Excerpt provided:
When the sample size is very large, getting whatever result you want requires using a lot of variables and/or contrived variables. The variables used don’t seem particularly numerous or contrived.
The results of Dale and Krueger are consistent with attending a more selective college having a strong positive effect on earnings, and also consistent with attending a more selective college having a strong negative effect on earnings. But if it were true that attending a more selective college had a strong positive effect on earnings, would you expect there to be zero correlation after controlling for the variables that they do?
It would be better to take a randomly selected population of sufficiently large size to get statistical power and examine the causal pathways that led them to their current income level as opposed to a higher level or a lower level. I’m very interested in getting this sort of data, but it would be hard to get it at a sufficiently fine level of granularity (e.g. it’s not possible to get records of how all of the hiring decisions were made) and I don’t know of any such data sets that have even coarse information on the subject.
I am not sure if I am following you, but the issue isn’t sample size, the issue is whether your answer is biased or not. If your estimator is severely biased, it doesn’t matter what the sample size is. That is, if the effect is 0, but your bias is −3, then you estimate −3 poorly at 100 samples, and better at 100000 samples, but you are still estimating a number that is not 0.
You seem to think that if the effect is 0, then getting it to look like it is not 0 requires very exotic scenarios or sets of variables, but that’s not true at all. It is very easy to get bias. So easy that people even have word examples of it happening: “when I regressed the possession of an olympic gold medal on physical fitness, I got a strong effect, even adjusting for socioeconomic background, age, gender, and height—to the olympic medal replica store!”
“Causal pathways” are a hard problem. You have to be very careful, especially if your data tracks people over time. The keywords here are “mediation analysis.”

Stored data entries:
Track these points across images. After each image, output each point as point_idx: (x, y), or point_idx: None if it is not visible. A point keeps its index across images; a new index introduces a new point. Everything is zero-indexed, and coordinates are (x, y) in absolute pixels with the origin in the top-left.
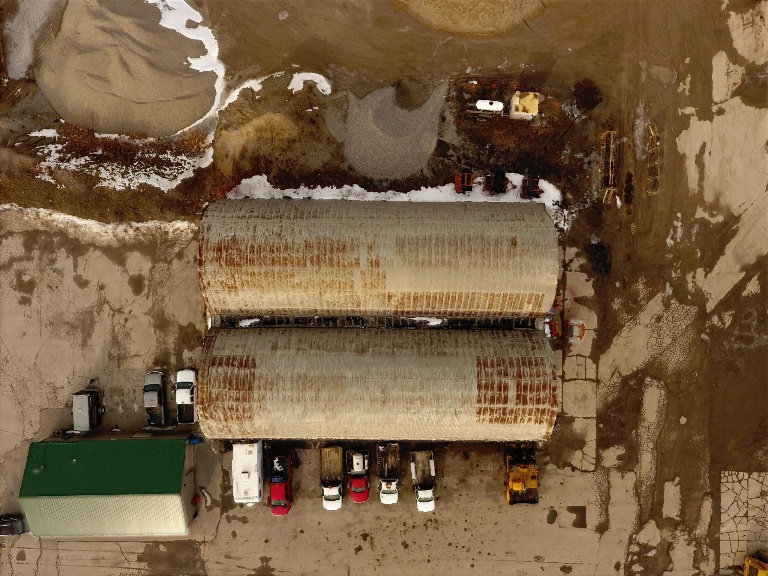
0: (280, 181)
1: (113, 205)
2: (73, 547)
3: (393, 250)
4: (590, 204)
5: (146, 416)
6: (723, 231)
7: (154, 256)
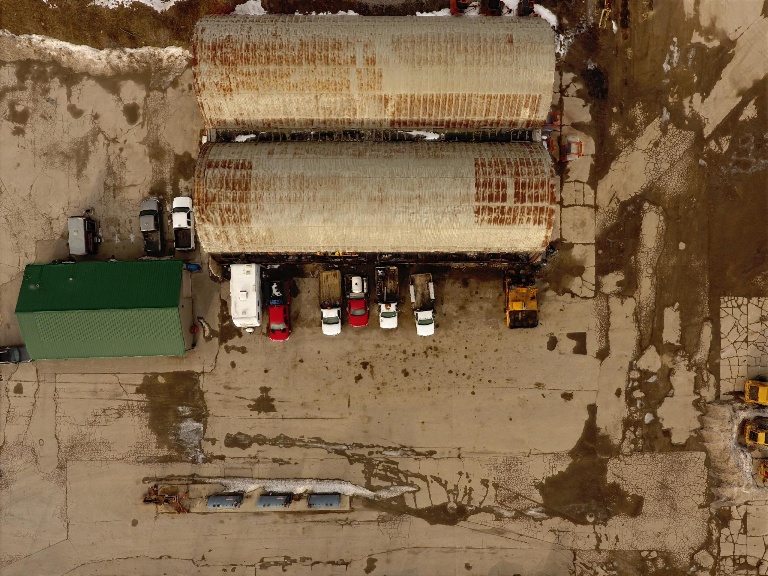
0: (274, 6)
1: (106, 26)
2: (71, 379)
3: (389, 48)
4: (586, 29)
5: (143, 245)
6: (719, 56)
7: (148, 85)
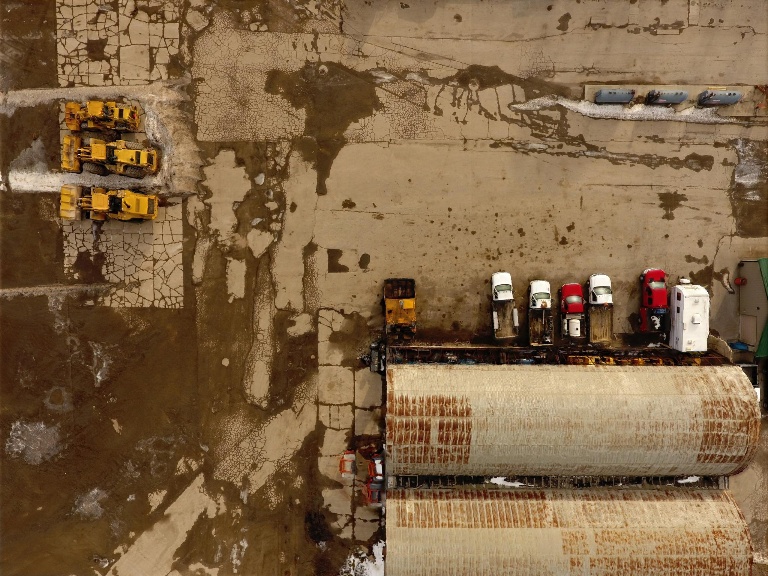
0: None
1: None
2: None
3: (556, 575)
4: None
5: None
6: (189, 555)
7: None
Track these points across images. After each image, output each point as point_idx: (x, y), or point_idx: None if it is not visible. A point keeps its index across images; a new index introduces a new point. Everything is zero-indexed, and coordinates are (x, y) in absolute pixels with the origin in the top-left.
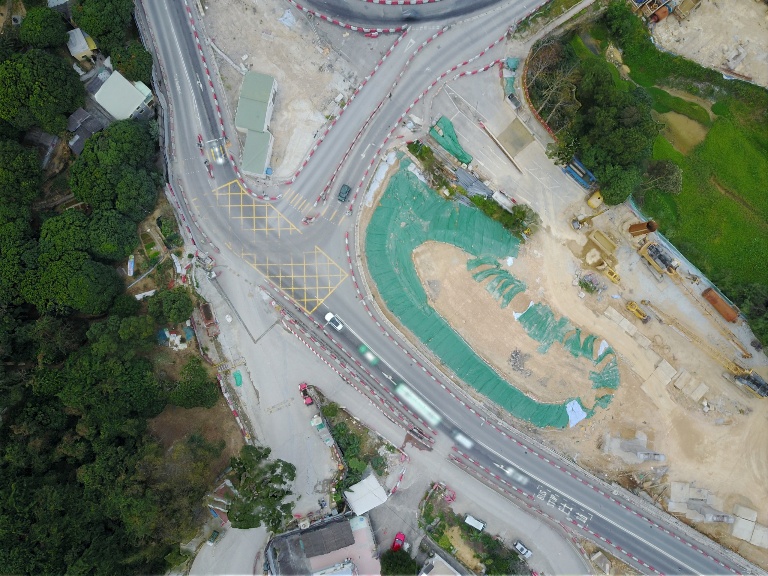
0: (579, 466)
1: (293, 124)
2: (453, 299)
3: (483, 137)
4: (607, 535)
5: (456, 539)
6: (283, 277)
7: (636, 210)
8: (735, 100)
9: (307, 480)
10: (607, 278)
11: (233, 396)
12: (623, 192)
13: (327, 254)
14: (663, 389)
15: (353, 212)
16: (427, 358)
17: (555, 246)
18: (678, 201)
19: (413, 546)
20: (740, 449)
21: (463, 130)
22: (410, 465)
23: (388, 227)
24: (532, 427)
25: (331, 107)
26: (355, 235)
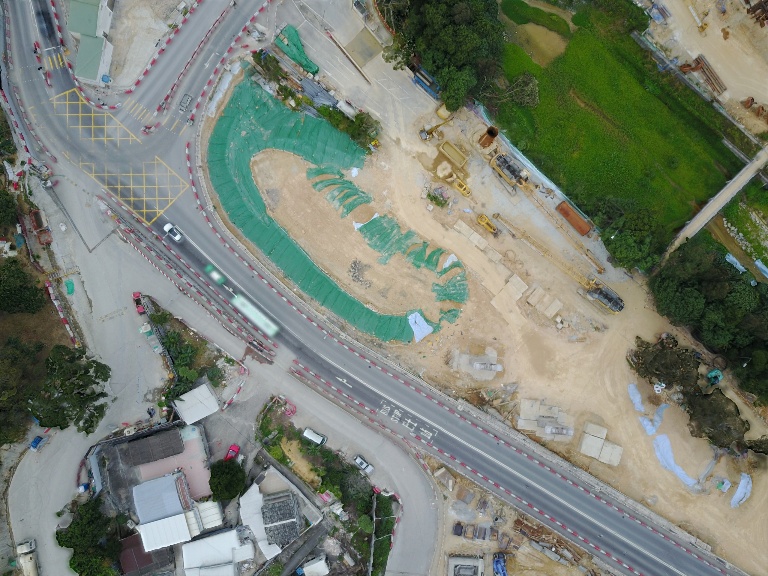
0: (424, 381)
1: (133, 32)
2: (292, 208)
3: (330, 47)
4: (452, 451)
5: (294, 452)
6: (122, 187)
7: (488, 121)
8: (595, 10)
9: (137, 389)
10: (458, 191)
11: (65, 304)
12: (457, 94)
13: (167, 164)
14: (514, 304)
15: (195, 122)
16: (269, 270)
17: (405, 158)
18: (535, 114)
19: (249, 458)
20: (594, 367)
21: (310, 39)
22: (250, 378)
23: (228, 136)
24: (377, 342)
25: (173, 15)
26: (196, 145)
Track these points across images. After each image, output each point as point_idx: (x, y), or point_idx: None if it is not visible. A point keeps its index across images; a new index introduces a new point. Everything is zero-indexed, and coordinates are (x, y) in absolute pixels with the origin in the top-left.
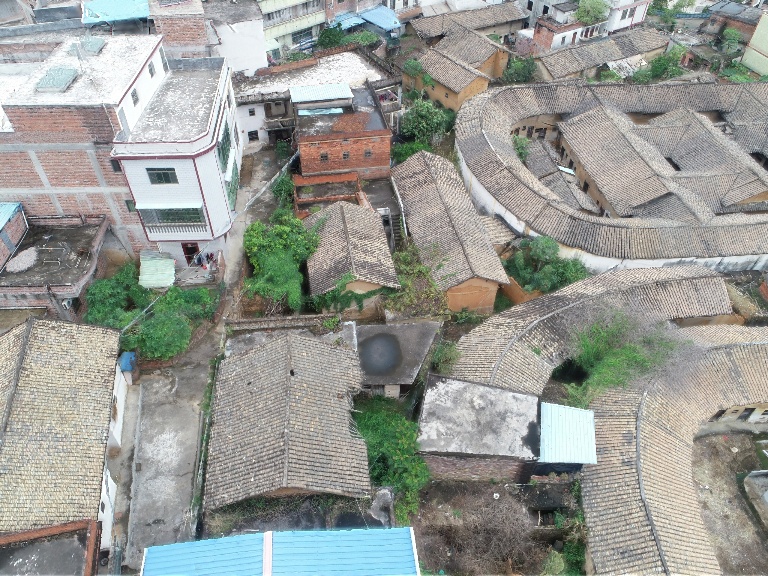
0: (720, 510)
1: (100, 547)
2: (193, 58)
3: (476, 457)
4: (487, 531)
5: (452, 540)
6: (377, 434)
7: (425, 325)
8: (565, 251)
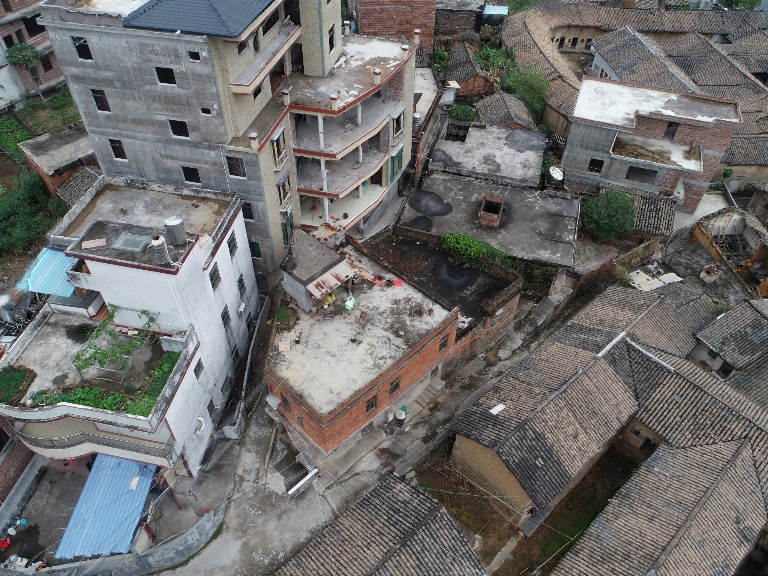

To be done:
1. In the thread about college selectivity and earnings, what search term is given for looking into causal pathways?
2. Write the next part of the thread about college selectivity and earnings, picking up after its last sentence.

Solved problems:
1. Mediation analysis.

2.
Pearl said that he does not deal with statistical issues, only identification. So perhaps he would not be the best person to judge a study (because statistical analysis itself is a difficult art, even if we get the causal part right). Perhaps folks at the Harvard, (or Hopkins, or Berkeley, or North Carolina? or Penn?) causal groups would be better.
Thanks. I don’t have technical knowledge of statistics, and may be off base. I’ll have to think about this more.
Do you disagree with my bottom line that the Dale Krueger study points (to a nontrivial degree) in the direction of having a prior that there’s no effect?
I think the Lesswrong census data is pretty nice to understand what regression does.
It turns out that US Lesswrong readers are on average smarter than non-US Lesswrong readers.
If you try to find out whether a belief correlates with IQ and simply run a regression you sometimes get very different results when you control for whether the person comes from the US or whether you don’t control for that fact.
Apart from all the theoretical arguments, regression studies frequently simply don’t replicate. Even if you don’t see a problem with a study if it doesn’t replicate it’s worthless.
If you try to find out whether a belief correlates with IQ and simply run a regression you sometimes get very different results when you control for whether the person comes from the US or whether you don’t control for that fact.
Correlations of very different sizes? Or just differing signs? I would not be surprised by the latter. The former would surprise me, if it applied to a randomly selected belief.
Apart from all the theoretical arguments, regression studies frequently simply don’t replicate.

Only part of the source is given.